Retype word for word the first line of the listing and each line after it up to the line with "right hip: (183, 227)", with the pictures taken out.

**Data for analysis**

########

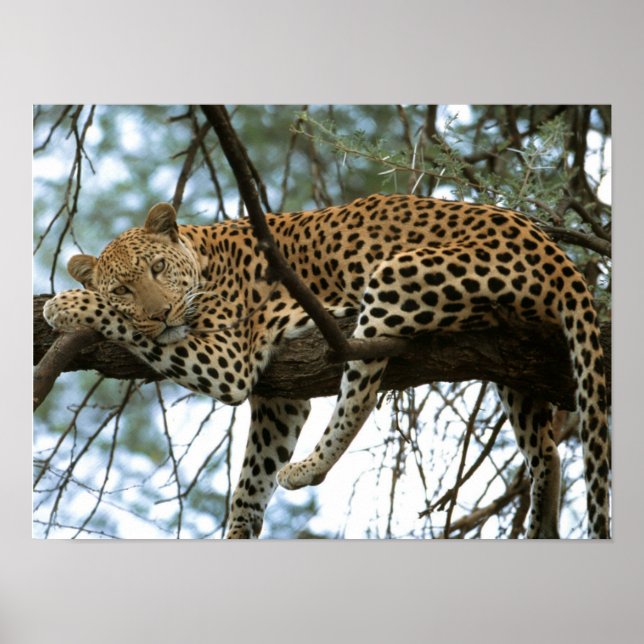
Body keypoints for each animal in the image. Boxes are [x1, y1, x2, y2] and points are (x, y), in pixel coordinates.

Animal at [43, 193, 611, 539]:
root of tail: (555, 251)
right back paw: (540, 526)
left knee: (360, 391)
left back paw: (309, 467)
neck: (204, 257)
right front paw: (239, 531)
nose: (160, 314)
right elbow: (250, 481)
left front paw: (66, 304)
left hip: (394, 276)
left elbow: (133, 332)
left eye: (158, 268)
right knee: (546, 451)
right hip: (515, 366)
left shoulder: (228, 360)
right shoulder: (279, 399)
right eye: (123, 288)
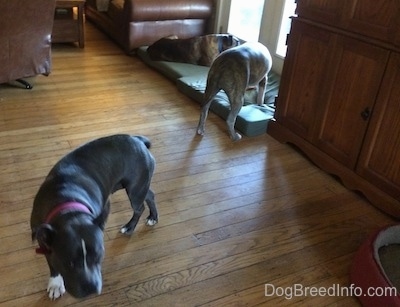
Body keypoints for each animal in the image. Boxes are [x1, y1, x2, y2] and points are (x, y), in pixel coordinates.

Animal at [30, 135, 158, 300]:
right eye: (68, 263)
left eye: (99, 255)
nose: (90, 287)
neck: (68, 205)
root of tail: (137, 139)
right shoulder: (43, 239)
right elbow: (52, 264)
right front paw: (56, 283)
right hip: (138, 187)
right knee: (150, 195)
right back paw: (153, 217)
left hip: (135, 189)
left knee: (139, 207)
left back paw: (130, 226)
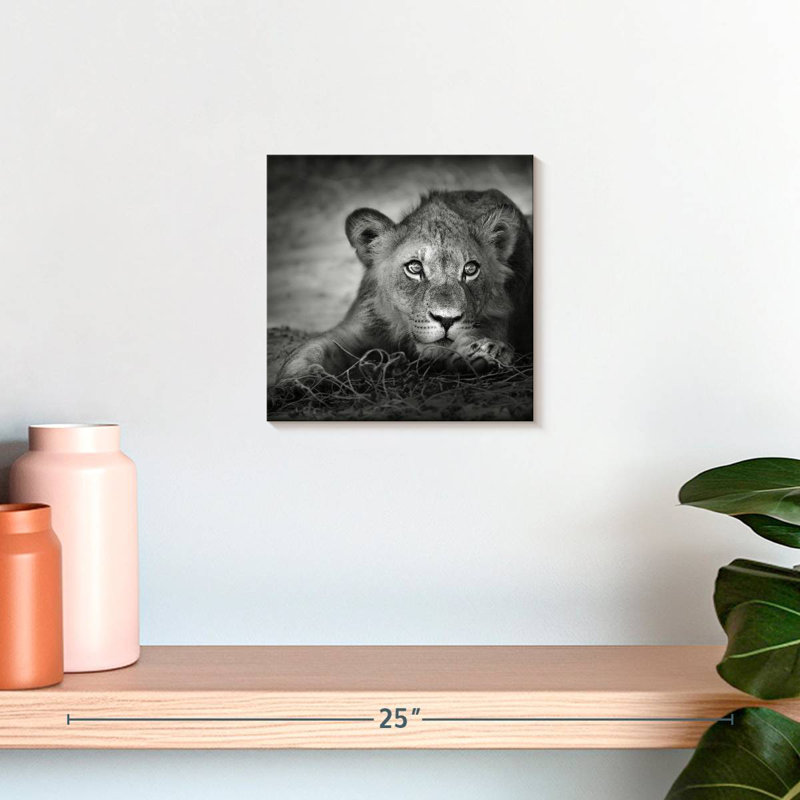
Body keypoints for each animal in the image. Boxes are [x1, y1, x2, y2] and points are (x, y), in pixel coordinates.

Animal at [276, 188, 532, 382]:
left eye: (470, 269)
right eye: (415, 268)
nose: (446, 319)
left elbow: (481, 334)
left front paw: (486, 353)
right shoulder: (357, 327)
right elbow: (310, 349)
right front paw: (298, 381)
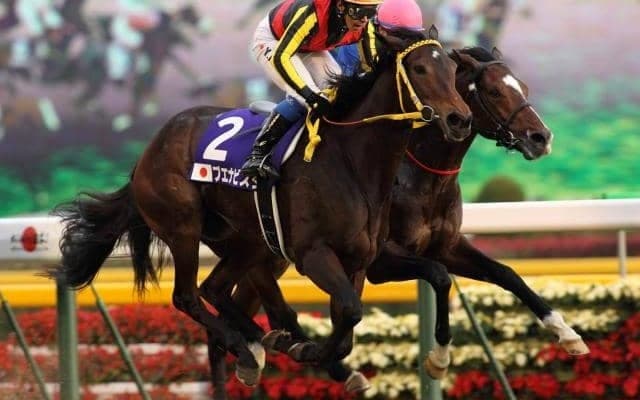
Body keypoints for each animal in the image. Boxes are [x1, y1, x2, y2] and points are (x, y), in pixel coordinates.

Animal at [47, 26, 472, 390]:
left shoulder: (360, 261)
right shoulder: (314, 255)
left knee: (218, 289)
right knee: (188, 295)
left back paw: (262, 342)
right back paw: (248, 349)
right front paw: (311, 350)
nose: (460, 118)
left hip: (246, 241)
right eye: (419, 68)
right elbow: (350, 313)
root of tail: (149, 151)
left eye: (453, 70)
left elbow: (355, 321)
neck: (352, 161)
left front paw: (321, 353)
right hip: (183, 227)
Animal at [205, 45, 588, 398]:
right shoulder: (382, 261)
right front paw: (439, 359)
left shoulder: (446, 246)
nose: (541, 138)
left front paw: (567, 333)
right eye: (494, 91)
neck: (418, 175)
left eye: (522, 86)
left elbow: (505, 274)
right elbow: (439, 276)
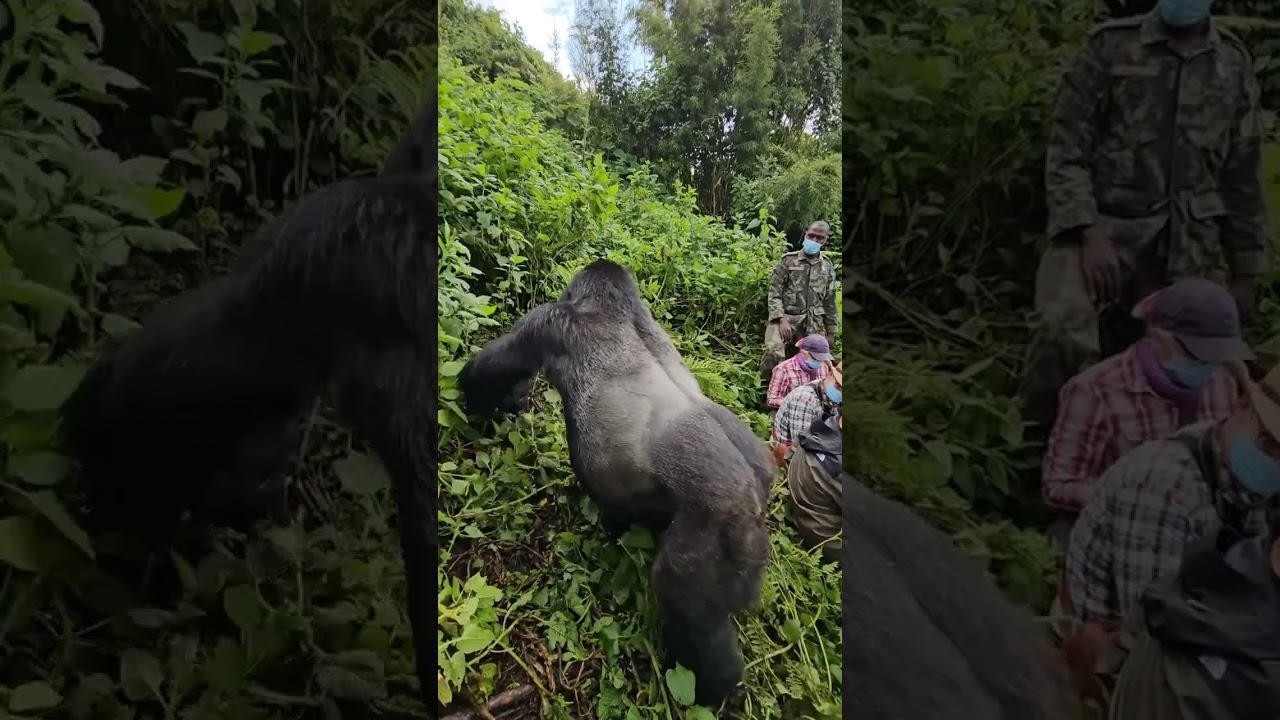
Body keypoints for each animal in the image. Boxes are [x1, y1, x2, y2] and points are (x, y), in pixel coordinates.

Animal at [459, 260, 774, 708]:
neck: (617, 310)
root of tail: (755, 494)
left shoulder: (547, 321)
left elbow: (495, 367)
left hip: (721, 519)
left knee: (687, 607)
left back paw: (710, 688)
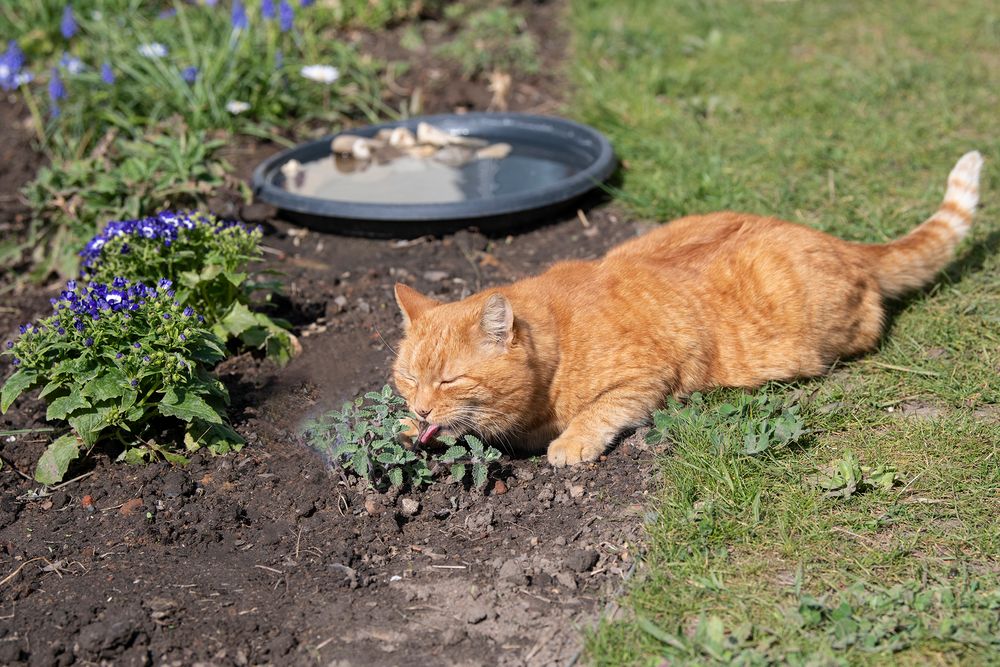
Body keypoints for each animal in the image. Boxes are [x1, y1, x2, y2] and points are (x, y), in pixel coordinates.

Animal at [390, 152, 984, 468]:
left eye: (449, 380)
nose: (419, 407)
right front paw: (404, 425)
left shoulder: (648, 375)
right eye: (408, 379)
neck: (555, 353)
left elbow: (599, 411)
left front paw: (571, 441)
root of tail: (842, 242)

########

**Reply**
Body keypoints for each animal in the image. Boxes are [x1, y1, x2, y2] and points are (x, y), in pixel coordinates.

Animal at [43, 193, 611, 539]:
root of tail: (555, 251)
right back paw: (540, 526)
left knee: (360, 391)
left back paw: (309, 467)
neck: (204, 257)
right front paw: (239, 531)
nose: (160, 314)
right elbow: (250, 481)
left front paw: (66, 304)
left hip: (394, 276)
left elbow: (133, 332)
left eye: (158, 268)
right knee: (546, 451)
right hip: (515, 366)
left shoulder: (228, 360)
right shoulder: (279, 399)
right eye: (123, 288)
Body keypoints for each animal in the image. Boxes are [x1, y1, x2, y2] and points are (x, y), in pixel coordinates.

Animal at [30, 135, 158, 300]:
right eye: (68, 263)
left eye: (99, 255)
nose: (90, 287)
neck: (68, 205)
root of tail: (137, 139)
right shoulder: (43, 239)
right elbow: (52, 264)
right front paw: (56, 283)
right hip: (138, 187)
right knee: (150, 195)
right back paw: (153, 217)
left hip: (135, 189)
left knee: (139, 207)
left back paw: (130, 226)
Body keypoints for each animal in the image. Boxes are [x1, y1, x2, y2] and points are (x, y), in pixel coordinates.

Animal at [276, 188, 532, 382]:
left eye: (470, 269)
right eye: (415, 268)
nose: (446, 319)
left elbow: (481, 334)
left front paw: (486, 353)
right shoulder: (357, 327)
right elbow: (310, 349)
right front paw: (298, 381)
Body keypoints for each animal in the image. Boxes are [x1, y1, x2, y2] and points are (x, y), in pixel coordinates.

Animal at [47, 26, 472, 390]:
left shoulder: (360, 261)
right shoulder: (314, 255)
left knee: (218, 289)
right knee: (188, 295)
left back paw: (262, 342)
right back paw: (248, 349)
right front paw: (311, 350)
nose: (460, 118)
left hip: (246, 241)
right eye: (419, 68)
right elbow: (350, 313)
root of tail: (149, 151)
left eye: (453, 70)
left elbow: (355, 321)
neck: (352, 161)
left front paw: (321, 353)
right hip: (183, 227)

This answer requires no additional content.